## What you have to do
Only the lines from the "focal_35mm: 31" line through the last line of the material below belong in the answer, reproduced exactly and with no pictures.

........

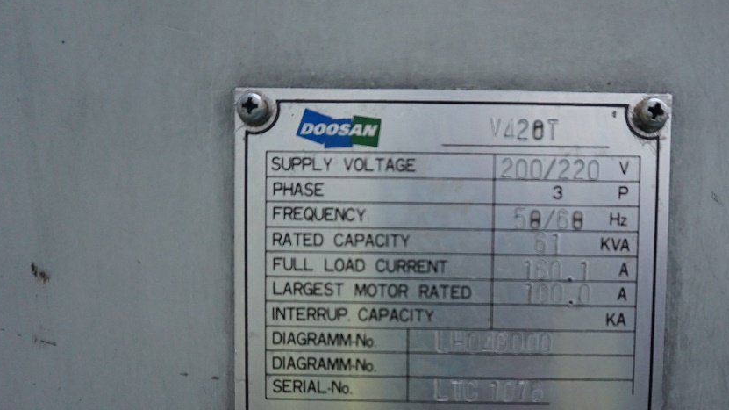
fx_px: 599
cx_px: 437
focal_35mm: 31
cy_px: 281
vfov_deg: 37.2
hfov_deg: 62.1
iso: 1600
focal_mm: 16
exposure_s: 1/160
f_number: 4
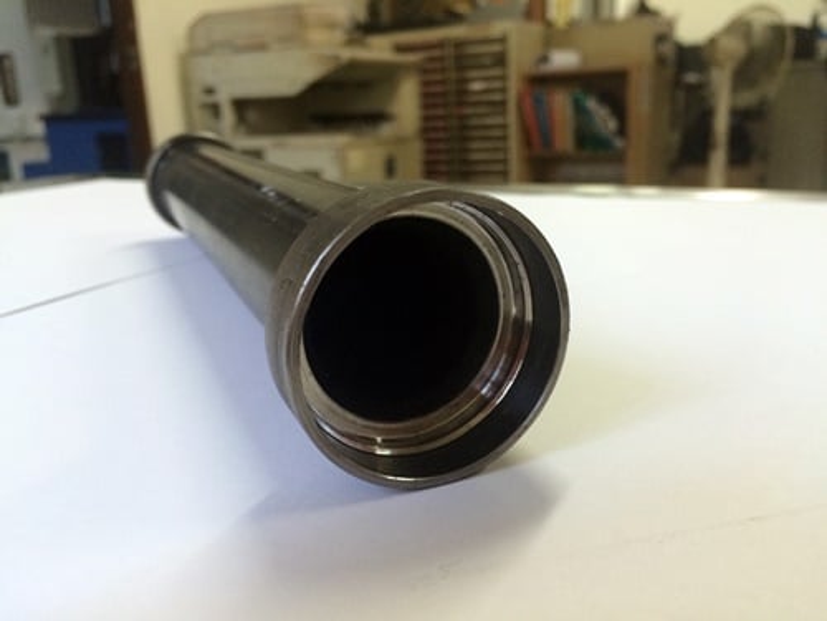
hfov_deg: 61.7
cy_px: 310
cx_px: 414
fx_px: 693
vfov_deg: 48.2
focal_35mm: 29
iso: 100
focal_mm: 4.15
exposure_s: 1/30
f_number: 2.2
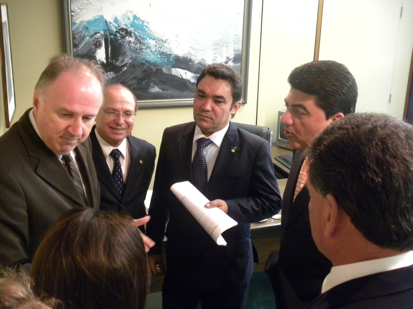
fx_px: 489
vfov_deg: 35.1
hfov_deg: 45.8
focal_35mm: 41
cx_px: 206
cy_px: 154
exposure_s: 1/15.1
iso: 400
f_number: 3.2
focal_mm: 7.3
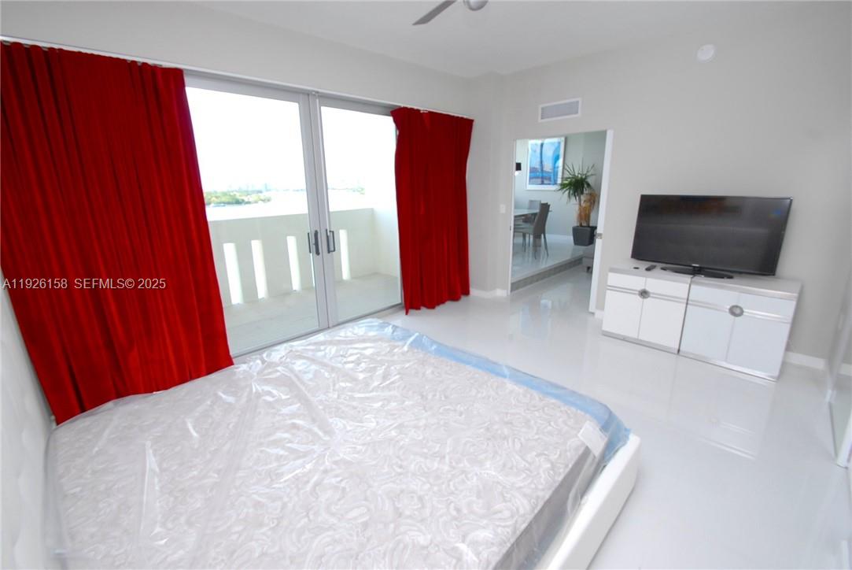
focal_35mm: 15
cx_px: 426
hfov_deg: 100.3
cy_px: 285
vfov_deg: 77.4
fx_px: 355
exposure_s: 1/160
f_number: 7.1
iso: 400
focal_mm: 10
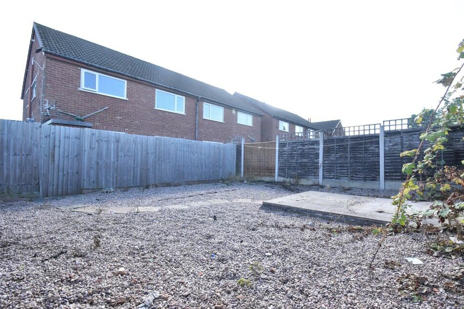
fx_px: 206
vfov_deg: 73.7
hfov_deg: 96.7
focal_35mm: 16
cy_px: 157
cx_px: 235
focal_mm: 10
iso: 640
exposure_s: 1/250
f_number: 8
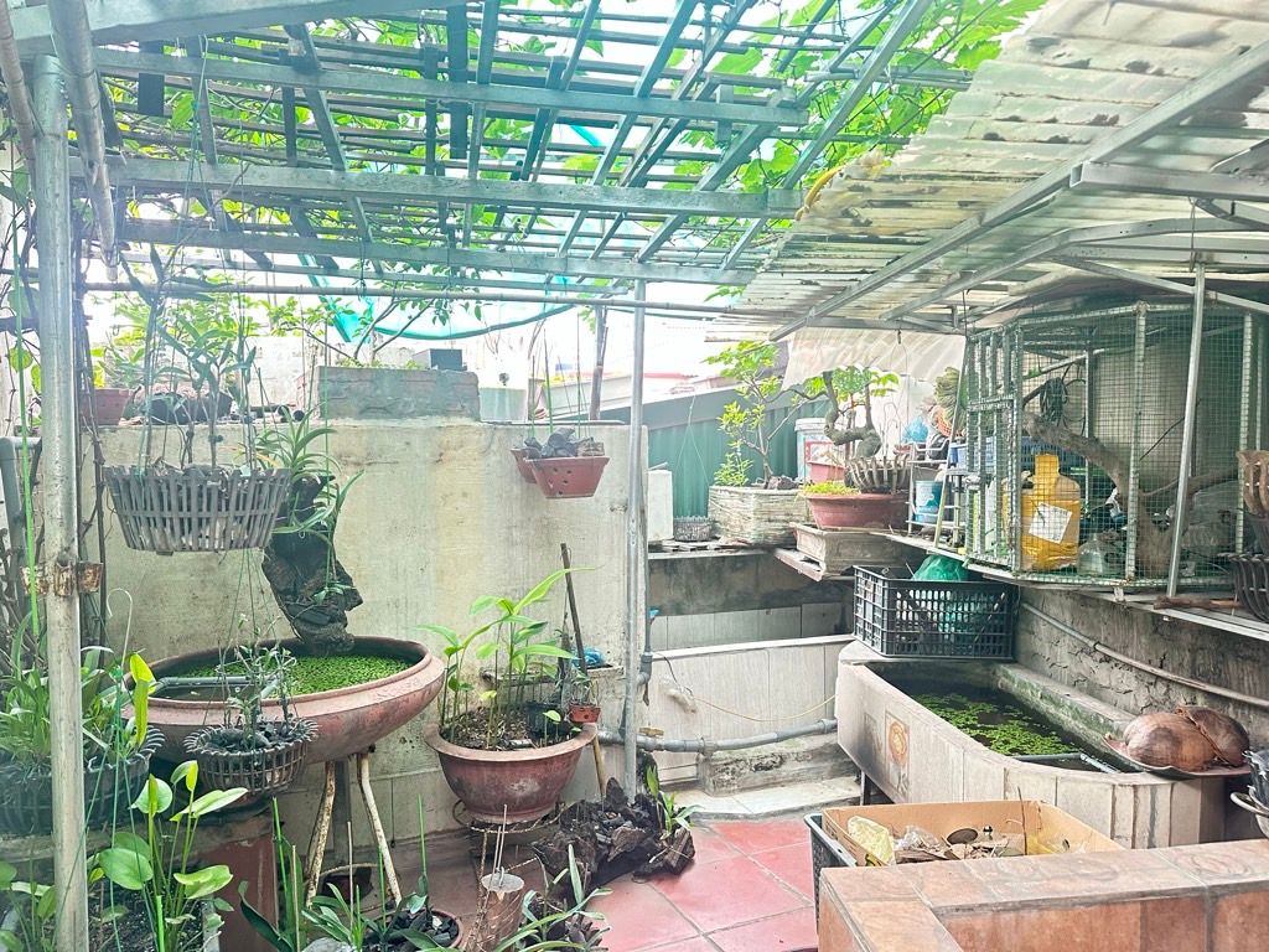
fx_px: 880
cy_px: 476
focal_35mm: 24
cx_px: 634
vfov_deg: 56.8
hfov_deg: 71.6
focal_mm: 6.86
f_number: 1.78
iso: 320
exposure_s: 1/60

........

## Solution for this task
focal_35mm: 31
cy_px: 281
vfov_deg: 37.2
hfov_deg: 62.1
iso: 1600
focal_mm: 16
exposure_s: 1/160
f_number: 4
hfov_deg: 61.7
cy_px: 310
cx_px: 414
fx_px: 693
vfov_deg: 48.2
focal_35mm: 29
iso: 100
focal_mm: 4.15
exposure_s: 1/30
f_number: 2.2
fx_px: 489
vfov_deg: 35.1
hfov_deg: 45.8
focal_35mm: 41
cx_px: 206
cy_px: 154
exposure_s: 1/15.1
iso: 400
f_number: 3.2
focal_mm: 7.3
focal_35mm: 15
cx_px: 426
hfov_deg: 100.3
cy_px: 285
vfov_deg: 77.4
fx_px: 355
exposure_s: 1/160
f_number: 7.1
iso: 400
focal_mm: 10
fx_px: 206
vfov_deg: 73.7
hfov_deg: 96.7
focal_35mm: 16
cy_px: 157
cx_px: 235
focal_mm: 10
iso: 640
exposure_s: 1/250
f_number: 8
fx_px: 880
cy_px: 476
focal_35mm: 24
cx_px: 634
vfov_deg: 56.8
hfov_deg: 71.6
focal_mm: 6.86
f_number: 1.78
iso: 320
exposure_s: 1/60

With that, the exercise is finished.